Antibiotic prescribing for upper respiratory tract infections and acute bronchitis: a longitudinal analysis of general practitioner trainees.

BACKGROUND: Most antibiotic prescribing for upper respiratory tract infections (URTIs) and acute bronchitis is inappropriate. Substantive and sustained reductions in prescribing are needed to reduce antibiotic resistance. Prescribing habits develop early in clinicians' careers. Hence, general practice (GP) trainees are an important group to target. OBJECTIVES: We aimed to establish temporal trends in antibiotic prescribing for URTIs and acute bronchitis/bronchiolitis by Australian GP trainees (registrars). METHODS: A longitudinal analysis, 2010-2019, of the Registrars Clinical Encounters in Training (ReCEnT) dataset. In ReCEnT, registrars record clinical and educational content of 60 consecutive consultations, on 3 occasions, 6 monthly. Analyses were of new diagnoses of URTI and acute bronchitis/bronchiolitis, with the outcome variable a systemic antibiotic being prescribed. The independent variable of interest was year of prescribing (modelled as a continuous variable). RESULTS: 28,372 diagnoses of URTI and 5,289 diagnoses of acute bronchitis/bronchiolitis were recorded by 2,839 registrars. Antibiotic prescribing for URTI decreased from 24% in 2010 to 12% in 2019. Prescribing for acute bronchitis/bronchiolitis decreased from 84% to 72%. "Year" was significantly, negatively associated with antibiotic prescribing for both URTI (odds ratio [OR] 0.90; 95% confidence interval [CI]: 0.88-0.93) and acute bronchitis/bronchiolitis (OR 0.92; 95% CI: 0.88-0.96) on multivariable analysis, with estimates representing the mean annual change. CONCLUSIONS: GP registrars' prescribing for URTI and acute bronchitis/bronchiolitis declined over the 10-year period. Prescribing for acute bronchitis/bronchiolitis, however, remains higher than recommended benchmarks. Continued education and programme-level antibiotic stewardship interventions are required to further reduce registrars' antibiotic prescribing for acute bronchitis/bronchiolitis to appropriate levels.

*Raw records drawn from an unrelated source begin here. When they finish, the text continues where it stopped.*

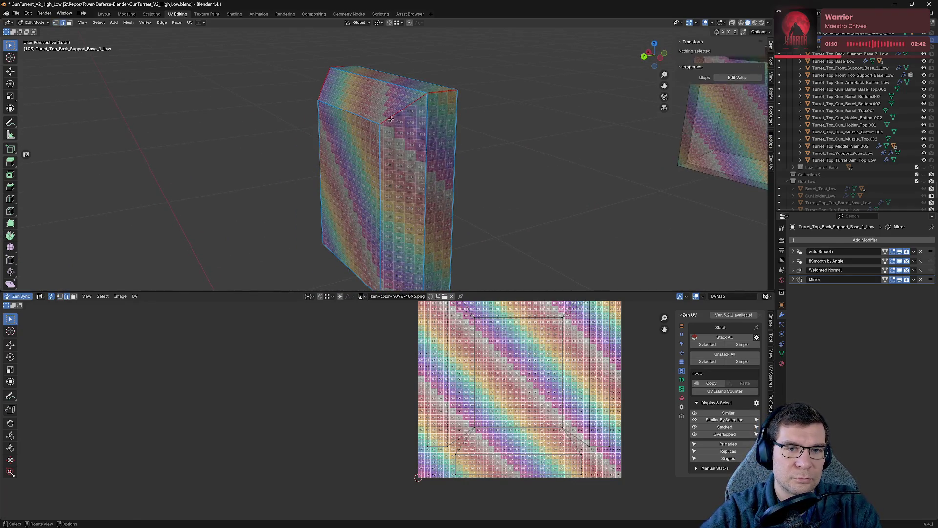
pyautogui.moveTo(310, 157); pyautogui.dragTo(308, 125, button='middle')
pyautogui.moveTo(282, 173); pyautogui.dragTo(331, 182, button='middle')
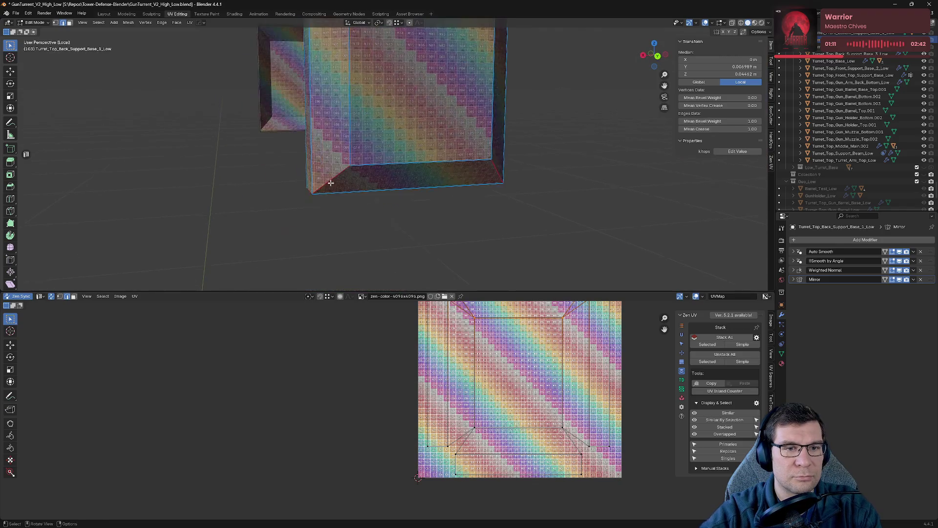
# - Mark the bevel edges and the box's outer border edges as seams with the Zen UV pie menu
pyautogui.press('alt+e')
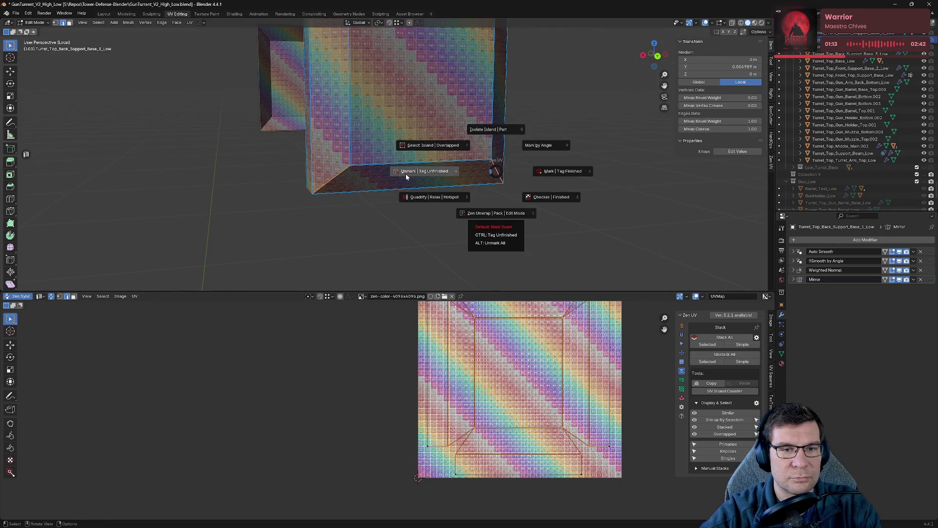
pyautogui.click(307, 173)
pyautogui.click(500, 151)
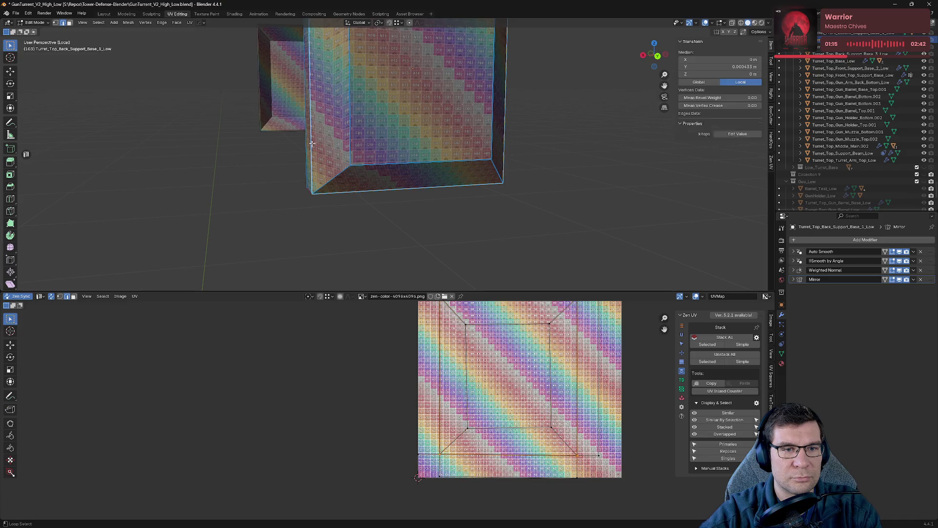
pyautogui.press('alt+e')
pyautogui.click(500, 151)
pyautogui.moveTo(500, 152)
pyautogui.mouseDown(button='middle')
pyautogui.moveTo(566, 247)
pyautogui.moveTo(561, 237)
pyautogui.moveTo(542, 251)
pyautogui.moveTo(421, 171)
pyautogui.moveTo(435, 179)
pyautogui.moveTo(447, 110)
pyautogui.mouseUp(button='middle')
# - Mark another set of box edges as seams, re-unwrap the box and save the blend file
pyautogui.keyDown('alt'); pyautogui.click(455, 70); pyautogui.keyUp('alt')
pyautogui.moveTo(455, 70)
pyautogui.mouseDown(button='middle')
pyautogui.moveTo(350, 108)
pyautogui.moveTo(451, 122)
pyautogui.mouseUp(button='middle')
pyautogui.press('alt+q')
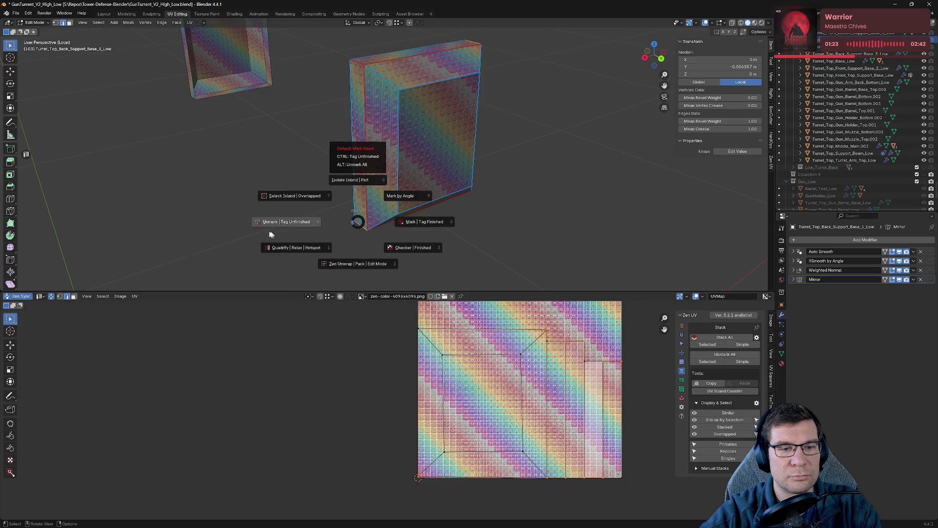
pyautogui.click(430, 217)
pyautogui.moveTo(543, 213)
pyautogui.mouseDown(button='middle')
pyautogui.moveTo(555, 253)
pyautogui.moveTo(539, 219)
pyautogui.moveTo(460, 212)
pyautogui.mouseUp(button='middle')
pyautogui.press('ctrl+s')
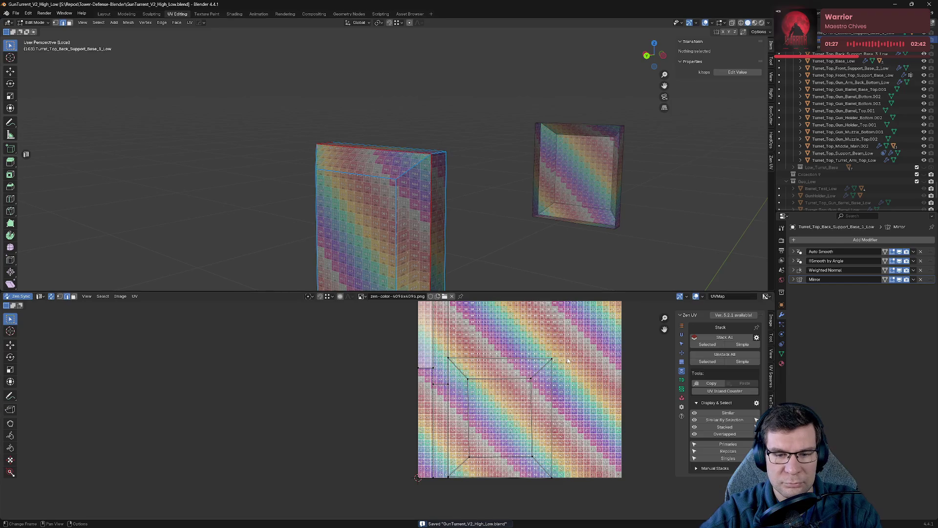
# - Clear the mesh selection and switch the 3D view to a straight front ortho view of the box
pyautogui.click(552, 363)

It is well known that antibiotic consumption can cause antibiotic resistance. Most antibiotic prescribing happens in general practice. The common cold (upper respiratory tract infections) and cough (acute bronchitis) are 2 conditions that antibiotics are often prescribed for, but are not needed. There is considerable evidence that antibiotics do not help these conditions improve, and guidelines in Australia state that they are not a treatment option. General practitioners at the beginning of their career form prescribing habits early on. In light of the problem of antibiotic resistance, it is important to know how new doctors prescribe antibiotics, as they may do this for the rest of their career. We investigated their prescribing for the common cold and cough, from 2010 to 2019. We found that overall their prescribing has been declining over the last 10 years, but prescribing for cough is still too high. There needs to be more interventions in this group of doctors to reduce prescribing for this condition.